O que continua exigindo a nuvem
- Raciocínio complexo e planejamento: modelos profundos de fronteira não cabem no aparelho.
- Geração criativa longa e código-fonte avançado: redação de ensaios completos, arquitetura de sistemas e depuração de código em larga escala.
- Geração e edição de imagem fotorrealista pesada: modelos como Flux ou Midjourney exigem clusters de GPUs com centenas de gigabytes de VRAM.
- Pesquisas em tempo real na web: qualquer consulta que precise varrer a internet ao vivo consulta servidores remotos.
Como avaliar a ficha técnica antes de comprar
Se você está pesquisando um notebook ou celular novo e quer tomar uma decisão técnica em vez de comprar um slogan, aplique este roteiro de quatro verificações:
- Exija o TOPS isolado da NPU: ignore números que anunciem “TOPS totais do ecossistema” ou “TOPS combinados”. Procure o número exato entregue pelo bloco da NPU de forma dedicada.
- Verifique a precisão do número: confira se a fabricante está divulgando o resultado em INT8. Se o número só for atingido em INT4, a capacidade real com modelos de precisão padrão é a metade do que o anúncio sugere.
- Priorize memória RAM e barramento: para qualquer carga de inteligência artificial local, 16 GB de memória RAM unificada é o piso absoluto, sendo 32 GB o patamar confortável para trabalho. Uma máquina com 32 GB de RAM e barramento largo de memória é muito mais útil para IA local do que uma máquina com 16 GB e 10 TOPS a mais no chip.

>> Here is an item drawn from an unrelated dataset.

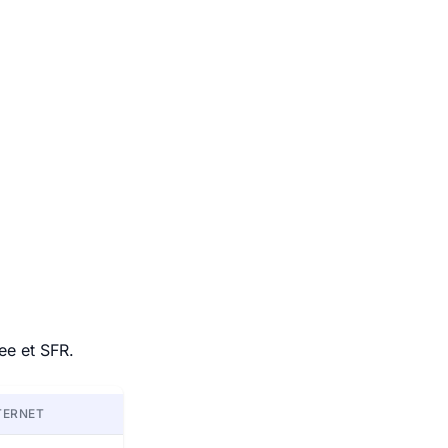
ee et SFR.
TERNET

- Verifique se os seus programas têm suporte ao hardware: a NPU é silício inerte se o aplicativo que você usa não foi recompilado para usar os frameworks de aceleração do sistema (como DirectML no Windows, Core ML no macOS/iOS ou OpenVINO da Intel). Se os programas do seu fluxo diário não utilizam esses intermediários, ter uma NPU não trará nenhum ganho na sua rotina imediata.
Fontes
- Requisitos oficiais de hardware para a categoria Copilot+ PC (exigência mínima de 40 TOPS dedicados na NPU em INT8) — Microsoft Learn, Copilot+ PCs hardware requirements, documentação técnica oficial da Microsoft, verificado em 2026-09-01.

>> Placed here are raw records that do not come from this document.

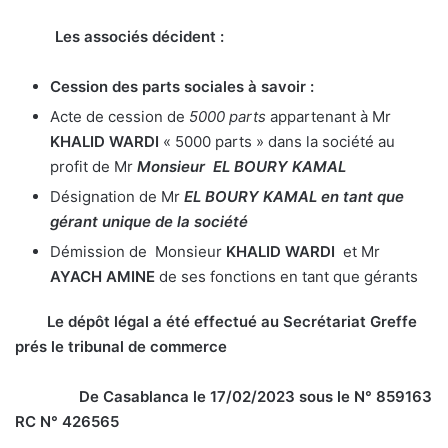
Les associés décident :
Cession des parts sociales à savoir :
Acte de cession de
5000 parts
appartenant à Mr
KHALID WARDI
« 5000 parts » dans la société au
profit de Mr
Monsieur EL BOURY KAMAL
Désignation de Mr
EL BOURY KAMAL en tant que
gérant unique de la société
Démission de Monsieur
KHALID WARDI
et Mr
AYACH AMINE
de ses fonctions en tant que gérants
Le dépôt légal a été effectué au Secrétariat Greffe
prés le tribunal de commerce
De Casablanca le 17/02/2023 sous le N° 859163
RC N° 426565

- Especificações da arquitetura da NPU Hexagon e plataforma Snapdragon X Elite — Qualcomm Technologies, Snapdragon X Elite Product Brief, ficha técnica do fabricante, verificado em 2026-09-01.
- Documentação da arquitetura Lunar Lake e NPU 4 para aceleração de matrizes neurais — Intel Corporation, Intel Core Ultra 200V Series Architecture Whitepaper, documento de arquitetura oficial, verificado em 2026-09-01.
- Whitepaper da arquitetura neural AMD XDNA 2 e suporte a block floating-point em processadores Ryzen AI — AMD, AMD XDNA 2 Architecture Overview, documentação oficial de produto, verificado em 2026-09-01.
- Guia para desenvolvedores sobre o Apple Neural Engine e execução de modelos quantizados em silício Apple — Apple Developer Documentation, Core ML Performance and Quantization, documentação oficial para desenvolvedores, verificado em 2026-09-01.
- Discussão acadêmica sobre o gargalo de largura de banda de memória em cargas generativas (Memory Wall) — Wulf & McKee, Hitting the Memory Wall: Implications of the Obvious, artigo clássico de arquitetura de computadores, e especificações JEDEC para memórias LPDDR5x, verificado em 2026-09-01.